### Provided data
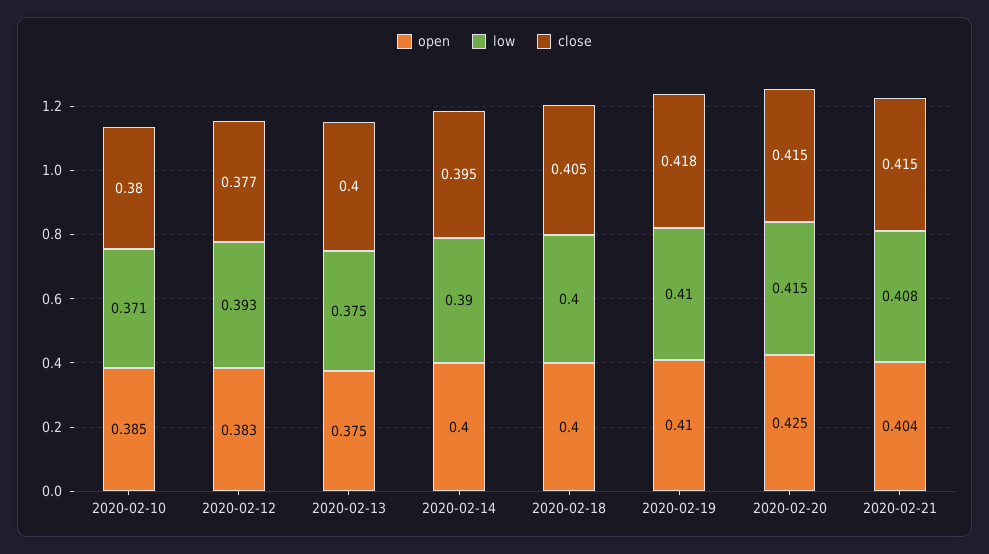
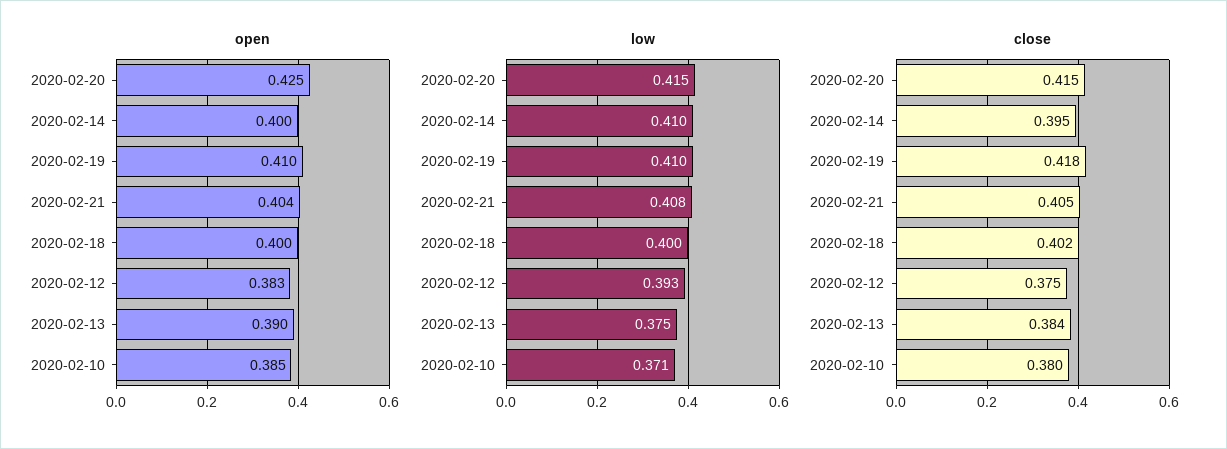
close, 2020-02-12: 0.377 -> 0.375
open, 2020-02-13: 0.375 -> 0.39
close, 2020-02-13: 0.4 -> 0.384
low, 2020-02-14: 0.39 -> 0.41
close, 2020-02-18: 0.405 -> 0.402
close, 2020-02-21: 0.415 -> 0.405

### Job item
Retype the data above exactly; pictures are not part of the copy.

### Result of the exercise
close, 2020-02-12: 0.377 -> 0.375
open, 2020-02-13: 0.375 -> 0.39
close, 2020-02-13: 0.4 -> 0.384
low, 2020-02-14: 0.39 -> 0.41
close, 2020-02-18: 0.405 -> 0.402
close, 2020-02-21: 0.415 -> 0.405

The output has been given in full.